Task to complete: A complete answer includes every line below with the word "True".

Collected data
Start of Block
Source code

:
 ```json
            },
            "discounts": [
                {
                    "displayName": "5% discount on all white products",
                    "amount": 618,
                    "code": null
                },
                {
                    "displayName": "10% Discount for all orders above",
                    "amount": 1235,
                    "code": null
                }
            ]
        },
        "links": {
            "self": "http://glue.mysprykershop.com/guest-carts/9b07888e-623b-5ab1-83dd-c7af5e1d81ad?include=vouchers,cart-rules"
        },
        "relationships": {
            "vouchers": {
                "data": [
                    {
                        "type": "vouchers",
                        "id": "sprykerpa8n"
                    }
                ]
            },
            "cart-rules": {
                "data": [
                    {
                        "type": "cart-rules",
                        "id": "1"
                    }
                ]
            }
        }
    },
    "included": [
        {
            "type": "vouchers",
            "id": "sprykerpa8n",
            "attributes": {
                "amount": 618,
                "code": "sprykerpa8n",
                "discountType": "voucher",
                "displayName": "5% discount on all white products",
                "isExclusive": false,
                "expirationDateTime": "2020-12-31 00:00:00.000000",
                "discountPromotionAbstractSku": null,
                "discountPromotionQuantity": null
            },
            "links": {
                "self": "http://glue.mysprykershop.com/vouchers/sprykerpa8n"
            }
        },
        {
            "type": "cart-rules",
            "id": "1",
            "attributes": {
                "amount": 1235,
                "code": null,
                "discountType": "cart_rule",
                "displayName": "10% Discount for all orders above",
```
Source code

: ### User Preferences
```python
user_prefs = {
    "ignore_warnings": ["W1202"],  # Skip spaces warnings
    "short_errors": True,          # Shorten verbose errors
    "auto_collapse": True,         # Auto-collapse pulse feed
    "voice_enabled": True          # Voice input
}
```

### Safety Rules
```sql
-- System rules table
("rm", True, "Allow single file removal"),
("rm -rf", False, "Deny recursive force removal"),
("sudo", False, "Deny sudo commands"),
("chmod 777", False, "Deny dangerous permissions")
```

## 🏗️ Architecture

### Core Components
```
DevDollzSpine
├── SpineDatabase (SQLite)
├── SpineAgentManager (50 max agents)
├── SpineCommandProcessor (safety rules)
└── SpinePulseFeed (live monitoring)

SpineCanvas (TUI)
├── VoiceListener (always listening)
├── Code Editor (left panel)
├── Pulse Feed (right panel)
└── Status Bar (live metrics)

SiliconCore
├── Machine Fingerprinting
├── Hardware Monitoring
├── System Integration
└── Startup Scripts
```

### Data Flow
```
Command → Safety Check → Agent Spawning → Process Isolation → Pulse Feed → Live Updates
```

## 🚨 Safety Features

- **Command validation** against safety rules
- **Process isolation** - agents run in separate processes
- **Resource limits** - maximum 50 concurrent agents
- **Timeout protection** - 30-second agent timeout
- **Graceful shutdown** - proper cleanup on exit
End of Block
Your solution:
    "short_errors": True,          # Shorten verbose errors
    "auto_collapse": True,         # Auto-collapse pulse feed
    "voice_enabled": True          # Voice input
("rm", True, "Allow single file removal"),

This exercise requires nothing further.